Oh, and Darla definitely wins for most annoying vampire ever. I've liked her occasionally, but for the most part...

::hugs:: again re: your dad. Bravo for your mom; it sounds like she's getting the hang of this. Bravo for you; you're a good daughter.

And I meant to mention that-- I think it was earlier this week-- I had turned my computer on to check an address before work, then hit the shower, and didn't even know that AIM had turned itself on until I got back and found your message. Sorry to be missing! I've been quiet lately, too; a lot of the time I just want to hide at home and get my updates re: LJ.
cofax7
Mar. 1st, 2002 08:52 am (UTC)
Well, shit, you didn't say anything about your dad and a relapse. I'm glad your mom is taking control and that it sounds like he's doing better. And go you! on being recognized as actually competent, even if you're leaving anyway.

I can't thank you enough for the comments in my inbox. They make me squeal with geeky elation. Except for any requests to tighten narrative logic, which make my head hurt. *g*

And now I have to drive to Sacramento. Joy. More later.
infinitemonkeys
Mar. 1st, 2002 09:36 am (UTC)
Well, shit, you didn't say anything about your dad and a relapse.

Because it was too large and scary to talk about and any words I might have lodged somewhere around my elbow and stayed thre.

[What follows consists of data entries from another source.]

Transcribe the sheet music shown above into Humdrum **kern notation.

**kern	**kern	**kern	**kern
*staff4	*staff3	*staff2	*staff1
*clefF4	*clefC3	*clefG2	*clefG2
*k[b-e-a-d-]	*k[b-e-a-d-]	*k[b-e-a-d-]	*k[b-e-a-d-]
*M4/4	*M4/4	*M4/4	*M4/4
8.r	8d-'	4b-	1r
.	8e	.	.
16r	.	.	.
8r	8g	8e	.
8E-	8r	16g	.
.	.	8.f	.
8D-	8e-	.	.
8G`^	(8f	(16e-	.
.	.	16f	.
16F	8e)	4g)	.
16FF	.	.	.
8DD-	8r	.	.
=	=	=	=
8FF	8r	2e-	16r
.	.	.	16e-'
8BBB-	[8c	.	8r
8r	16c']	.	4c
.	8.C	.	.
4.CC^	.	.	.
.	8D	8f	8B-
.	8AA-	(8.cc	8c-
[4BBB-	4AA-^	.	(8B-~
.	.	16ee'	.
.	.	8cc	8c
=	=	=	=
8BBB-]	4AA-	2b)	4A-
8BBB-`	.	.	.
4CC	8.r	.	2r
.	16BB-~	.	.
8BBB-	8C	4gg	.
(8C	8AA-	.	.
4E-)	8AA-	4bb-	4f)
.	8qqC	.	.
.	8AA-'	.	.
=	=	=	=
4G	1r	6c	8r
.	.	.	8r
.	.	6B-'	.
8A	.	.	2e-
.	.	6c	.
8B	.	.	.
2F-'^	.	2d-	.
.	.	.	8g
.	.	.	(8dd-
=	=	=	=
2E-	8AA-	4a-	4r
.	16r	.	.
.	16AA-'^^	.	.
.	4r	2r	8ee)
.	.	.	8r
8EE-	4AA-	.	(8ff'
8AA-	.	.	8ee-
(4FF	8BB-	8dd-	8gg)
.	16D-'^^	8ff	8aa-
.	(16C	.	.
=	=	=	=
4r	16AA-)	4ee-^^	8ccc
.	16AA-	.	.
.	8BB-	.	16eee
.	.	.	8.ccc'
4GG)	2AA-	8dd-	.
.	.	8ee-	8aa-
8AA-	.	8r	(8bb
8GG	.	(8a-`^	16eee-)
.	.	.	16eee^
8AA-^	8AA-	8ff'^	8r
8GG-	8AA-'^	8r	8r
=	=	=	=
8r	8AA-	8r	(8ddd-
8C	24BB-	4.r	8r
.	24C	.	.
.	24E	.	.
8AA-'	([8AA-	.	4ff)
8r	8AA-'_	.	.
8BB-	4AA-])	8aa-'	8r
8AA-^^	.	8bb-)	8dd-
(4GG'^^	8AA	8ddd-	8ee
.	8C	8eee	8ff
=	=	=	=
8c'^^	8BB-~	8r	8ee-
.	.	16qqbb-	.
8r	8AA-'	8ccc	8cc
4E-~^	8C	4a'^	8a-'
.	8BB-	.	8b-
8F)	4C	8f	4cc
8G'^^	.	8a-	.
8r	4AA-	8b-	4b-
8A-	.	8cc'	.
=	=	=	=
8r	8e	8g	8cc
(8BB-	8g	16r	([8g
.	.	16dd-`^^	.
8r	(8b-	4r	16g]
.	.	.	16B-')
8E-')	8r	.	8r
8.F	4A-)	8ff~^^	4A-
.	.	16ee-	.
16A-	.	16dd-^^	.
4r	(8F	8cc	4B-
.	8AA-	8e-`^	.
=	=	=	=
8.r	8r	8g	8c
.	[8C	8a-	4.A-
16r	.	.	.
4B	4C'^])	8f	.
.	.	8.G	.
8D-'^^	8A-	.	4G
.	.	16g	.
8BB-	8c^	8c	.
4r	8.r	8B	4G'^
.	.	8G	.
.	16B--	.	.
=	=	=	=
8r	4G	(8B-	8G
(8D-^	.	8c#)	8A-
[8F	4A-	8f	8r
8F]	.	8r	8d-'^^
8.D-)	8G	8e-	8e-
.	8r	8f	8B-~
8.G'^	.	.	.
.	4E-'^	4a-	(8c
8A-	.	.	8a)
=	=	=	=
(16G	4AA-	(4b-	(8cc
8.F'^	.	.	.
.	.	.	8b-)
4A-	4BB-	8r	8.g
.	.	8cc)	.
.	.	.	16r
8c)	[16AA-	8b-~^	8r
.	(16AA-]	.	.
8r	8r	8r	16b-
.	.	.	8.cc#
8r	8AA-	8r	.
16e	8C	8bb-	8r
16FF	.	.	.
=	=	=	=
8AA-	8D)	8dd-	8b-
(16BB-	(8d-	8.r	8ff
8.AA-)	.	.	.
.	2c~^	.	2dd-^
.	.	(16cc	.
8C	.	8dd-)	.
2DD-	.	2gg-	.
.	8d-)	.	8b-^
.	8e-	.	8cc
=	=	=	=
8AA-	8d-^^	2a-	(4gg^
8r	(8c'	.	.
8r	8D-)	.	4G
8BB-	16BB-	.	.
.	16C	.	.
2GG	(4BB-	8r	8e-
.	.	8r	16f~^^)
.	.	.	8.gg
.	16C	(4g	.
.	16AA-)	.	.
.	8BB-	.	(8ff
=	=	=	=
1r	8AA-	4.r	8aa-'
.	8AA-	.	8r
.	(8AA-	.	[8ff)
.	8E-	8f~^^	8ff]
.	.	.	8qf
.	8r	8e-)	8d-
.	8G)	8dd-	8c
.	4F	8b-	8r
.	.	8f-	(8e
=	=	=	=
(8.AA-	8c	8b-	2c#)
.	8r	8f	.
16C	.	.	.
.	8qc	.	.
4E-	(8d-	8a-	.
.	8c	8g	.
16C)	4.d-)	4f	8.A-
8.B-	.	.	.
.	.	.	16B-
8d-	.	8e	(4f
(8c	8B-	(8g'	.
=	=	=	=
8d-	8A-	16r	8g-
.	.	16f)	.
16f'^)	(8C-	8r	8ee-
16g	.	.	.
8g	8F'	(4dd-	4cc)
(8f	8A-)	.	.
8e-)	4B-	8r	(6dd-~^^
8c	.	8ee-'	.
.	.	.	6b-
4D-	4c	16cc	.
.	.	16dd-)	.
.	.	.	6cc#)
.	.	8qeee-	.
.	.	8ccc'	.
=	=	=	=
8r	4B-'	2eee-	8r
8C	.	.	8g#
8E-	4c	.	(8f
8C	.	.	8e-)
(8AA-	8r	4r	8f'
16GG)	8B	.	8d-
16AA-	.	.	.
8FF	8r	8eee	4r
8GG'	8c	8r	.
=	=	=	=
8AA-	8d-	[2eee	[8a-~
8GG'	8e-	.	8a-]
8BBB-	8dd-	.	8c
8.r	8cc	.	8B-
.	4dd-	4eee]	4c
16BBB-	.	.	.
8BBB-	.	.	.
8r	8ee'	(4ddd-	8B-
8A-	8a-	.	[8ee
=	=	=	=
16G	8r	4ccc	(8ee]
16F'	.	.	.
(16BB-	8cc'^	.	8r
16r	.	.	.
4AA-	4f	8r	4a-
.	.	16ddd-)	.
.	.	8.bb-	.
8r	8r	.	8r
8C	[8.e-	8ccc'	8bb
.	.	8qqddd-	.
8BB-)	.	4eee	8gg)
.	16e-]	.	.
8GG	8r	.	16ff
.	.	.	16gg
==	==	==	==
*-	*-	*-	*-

Also: no desire to bum out innocent bystanders.

Today it seems far enough away to think about it, talk about it.

I can't thank you enough for the comments in my inbox. They make me squeal with geeky elation

A pleasure *g*
cofax7
Mar. 1st, 2002 05:05 pm (UTC)
any words I might have lodged somewhere around my elbow and stayed thre

That I understand; but no worries about the innocent bystanders. OK? Don't cater to my self-absorption (which approaches Olympic levels when I'm in the middle of a story, as you know by now ) by hiding your concerns. You know we're here if you need to vent, right?

So now back to me (because it really is all about me): was there a Part 2? If there is, and it's coming, that's fine. I just haven't seen it yet.

{{hugs}} for you and your family. Me, I'm sunburned and my eyes hurt after 4 hours on the road. Want beer and a nap, but I have to work tomorrow. Joy joy.